But inflation is falling, and rates look topped out here, which is why MCI’s discount is starting to shrink. Buy in now, before it shrinks completely, and you’ve got, along with ADX, a nicely valued portfolio of hundreds of assets spread out across a dozen industries—not to mention terrific dividend yields.

“Vintage” CEF No. 3: Big Dividends From a “Veteran” Real Estate Fund

Let’s round things off with real estate, and the youngest fund in the mix, the Cohen & Steers Total Return Realty Fund (RFI), which launched in 1993. That makes it just slightly younger than the first-ever ETF, which was launched in January 1993.

This also means RFI is older than any other ETF, and it has done a great job of matching the S&P 500’s performance—that is, until recently, when rising rates curbed the growth of the (REITs RFI invests in.

But again, I expect REITs to rebound as rates top out and start to move lower in the coming months, making now a good time to buy in.
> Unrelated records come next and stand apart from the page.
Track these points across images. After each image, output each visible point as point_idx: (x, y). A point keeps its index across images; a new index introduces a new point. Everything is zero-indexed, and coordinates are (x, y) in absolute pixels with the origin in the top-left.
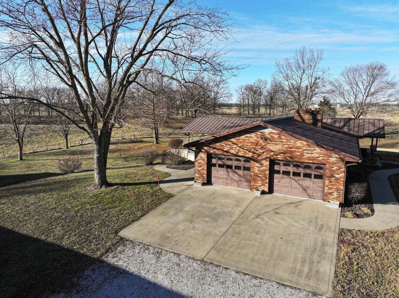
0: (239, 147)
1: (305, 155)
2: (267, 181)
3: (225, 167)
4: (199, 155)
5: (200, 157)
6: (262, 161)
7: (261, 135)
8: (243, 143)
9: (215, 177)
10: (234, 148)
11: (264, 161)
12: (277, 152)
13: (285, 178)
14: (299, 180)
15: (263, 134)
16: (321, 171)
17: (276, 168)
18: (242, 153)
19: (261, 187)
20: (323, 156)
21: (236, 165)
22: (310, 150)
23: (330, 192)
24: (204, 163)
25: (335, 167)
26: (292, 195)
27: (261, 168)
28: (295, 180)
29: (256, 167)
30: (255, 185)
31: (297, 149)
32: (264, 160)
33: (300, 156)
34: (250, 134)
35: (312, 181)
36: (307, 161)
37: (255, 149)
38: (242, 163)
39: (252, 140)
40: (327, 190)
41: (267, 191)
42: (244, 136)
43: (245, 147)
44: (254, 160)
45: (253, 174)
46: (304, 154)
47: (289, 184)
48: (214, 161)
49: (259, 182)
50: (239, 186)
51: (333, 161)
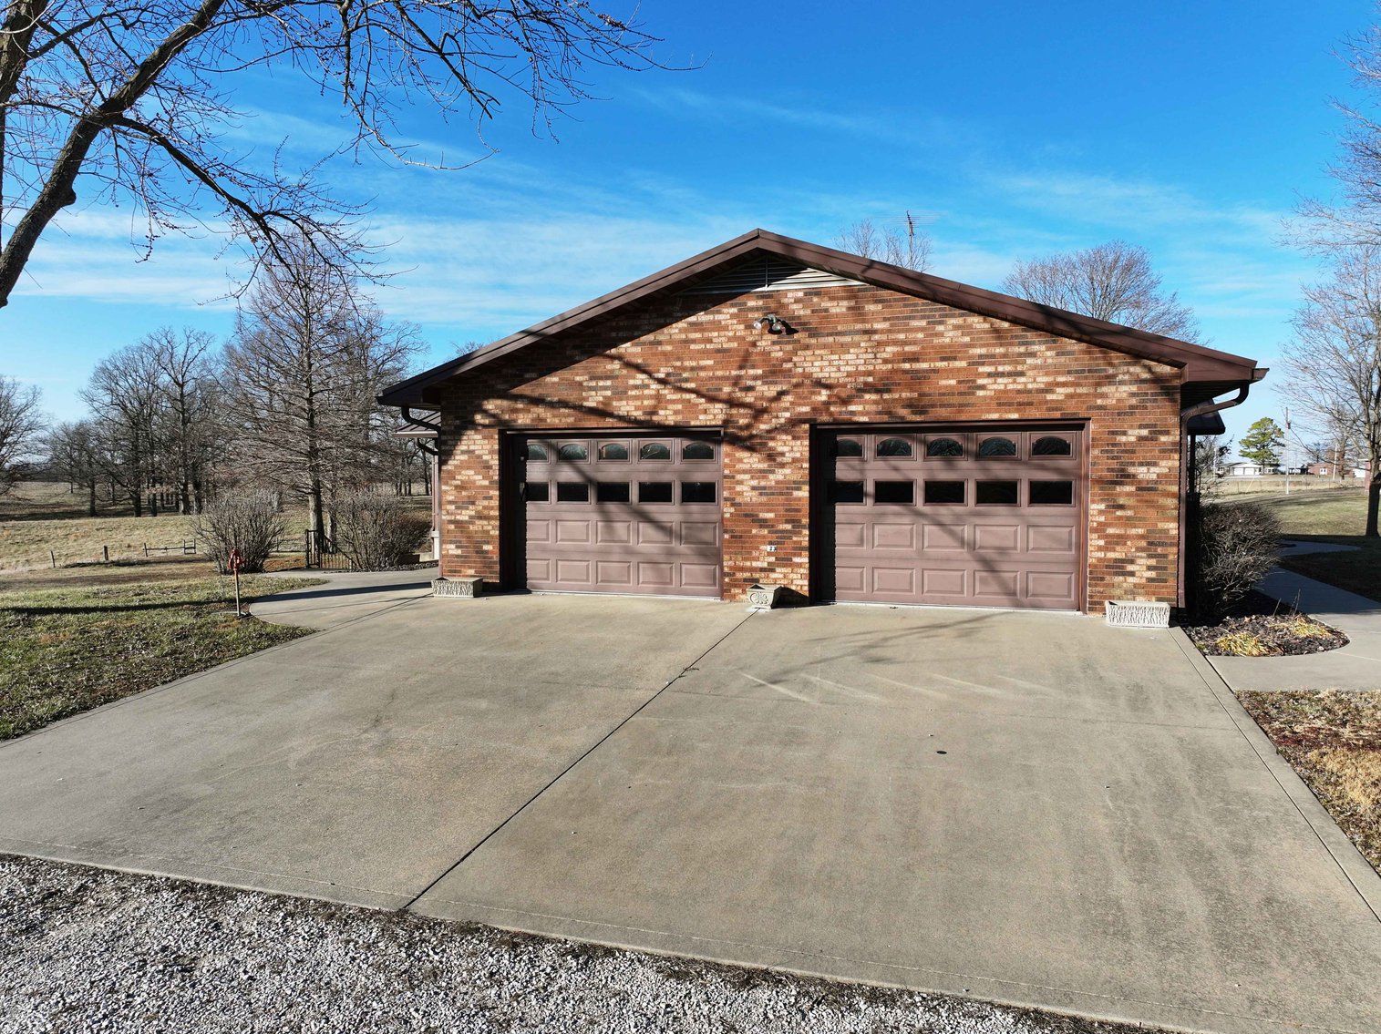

Much of this fund’s return is paid out in the form of its 8.7% dividend, which has held firm since RFI’s inception. Plus the fund has a history of paying big special dividends, too.

Cohen & Steers employs some of the best real estate analysts in the business, and RFI is one of their best funds, so this track record is not surprising. Nor is the fact that RFI used to trade at a 12% premium, which is well above the 1.7% discount it sports today.

This state of affairs can’t last, and when investors realize how underbought RFI is, I expect its discount to vanish and its market price to rise, giving buyers healthy profits to go with their 8.7% dividends.